Я остался жить, чтобы встретить Тебя. Ты Солнце мое.

Ты зимнее, февральское, чистое и холодное Солнце мое. Ты такая горячая, что даже страшно. Ты горячее взрыва, опаснее смерти. Когда я обнимал и целовал Тебя, когда я входил в Тебя всей силой своей любви – я чувствовал, как близок Порог. И Ты смеялась от счастья. Так, как Ты, никто, никогда не радовался мне.

Флот умолк. Сиротская кровавая вода пестрела человеческими головами, как живыми минами. Ты, нежная, Ты не знаешь, что такое Зимняя Война. Ты пожимаешь плечами, улыбаешься, смеешься. Ты думаешь: кто-то там где-то там умирает. Ну и что. А я живу. Нет, Ты не живешь, если они, те, кто были там, в ледяной воде, с коченеющими мгновенно руками и ногами, умирающие от потери крови, – не с Тобой.

Но ведь они с Тобой, родная, и только потому, что я – с Тобой.

Я поднял на мачте другой флаг. Я переселился на другой корабль. Я помолился другой молитвой. Я нарастил другую кожу.

Тигр, с которым я сражался там, в снежной тайге, ушел из-под моей рогатины, и я был так рад. Он остался жив, и я остался жив. Я остался жив даже тогда, когда Ты исчезла. Но я знаю, что Ты жива, и только потому жив я.

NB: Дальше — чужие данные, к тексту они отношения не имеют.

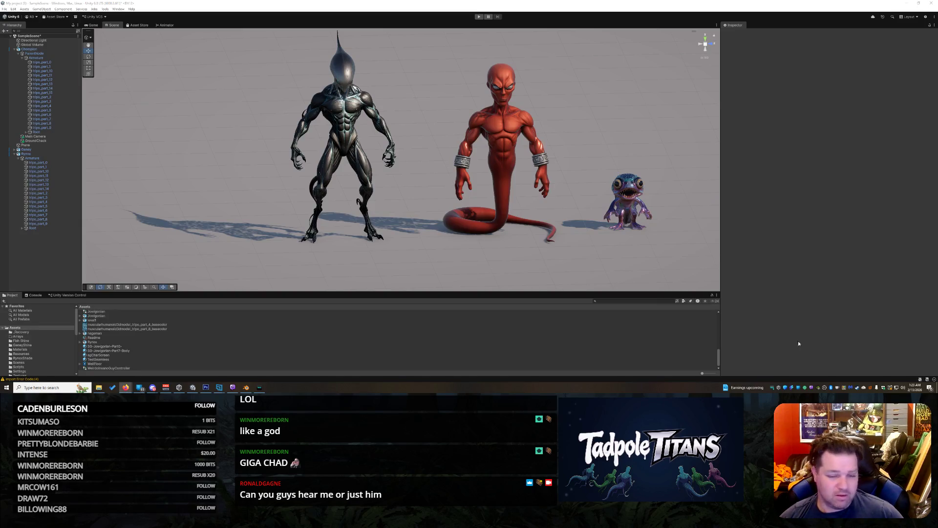
{"action": "right_click", "coordinate": [685, 387]}
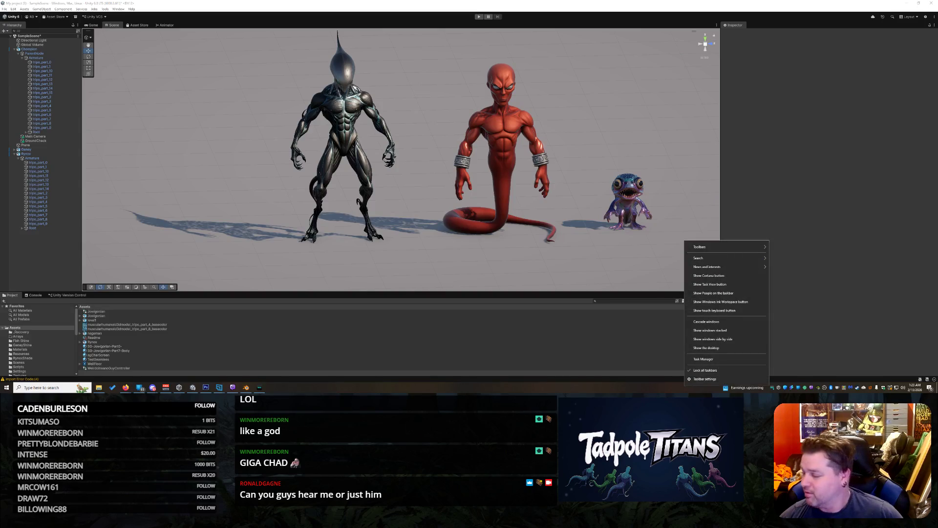
{"action": "key", "text": "Escape"}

Я видел, как громадный столб грязной воды поднимается выше мачты. Я чуял ноздрями черный удушающий дым. Как здесь нынче хорошо и свежо. Какая белизна, чистота. Белое море снега затопило все мои страданья. Я счастлив. Сейчас напялю бурки, а вот и мои лыжи. Твои – поменьше, поуже, с маленькими бурочками – стоят в углу. Бурки от них я так и не отстегнул. Будто бы Ты сейчас войдешь, засмеешься, сядешь, и я буду натягивать их Тебе на Твои теплые, горячие, маленькие, нежные, любимые, мои ноги. А Ты будешь смеяться от щекотки и счастья.

Ну, довольно. Дверь в сени – насквозь. Солнце бьет сквозь меня, сквозь Время. Дело сделано. Из-под куртки, над шеей, курится пар. Жарко. Зимою, даже жестокой, должно быть жарко, радостно ходить нараспашку. Вперед, мои ноги, несите меня к развилке дорог. Здесь, вот здесь Ты пойдешь, если приедешь – лесом, полем, потом опять лесом и косогором. И я увижу Тебя издали – тонкую, длинную, с маленькой грудью под теплой старенькой шубенкой, в ушастой заячьей шапке, слишком великой для твоего нежного и хрупкого тела.

Один я знаю Твою силу под одеждой. Твою беспобедность. Мощь Твоих округлых жарких бедер, розово-смуглых, вишневых сосцов, золотисто-медных коленей. Я целую Твои сияющие ягодицы, Твой сверкающий живот. Ты взяла все лучшее от зверей и людей. Ты вся пропитана Богом, как хлеб – вином. Ты такая моя, что я пугаюсь себя: неужели Бог задумал увенчать меня Тобою, как терновым венцом?!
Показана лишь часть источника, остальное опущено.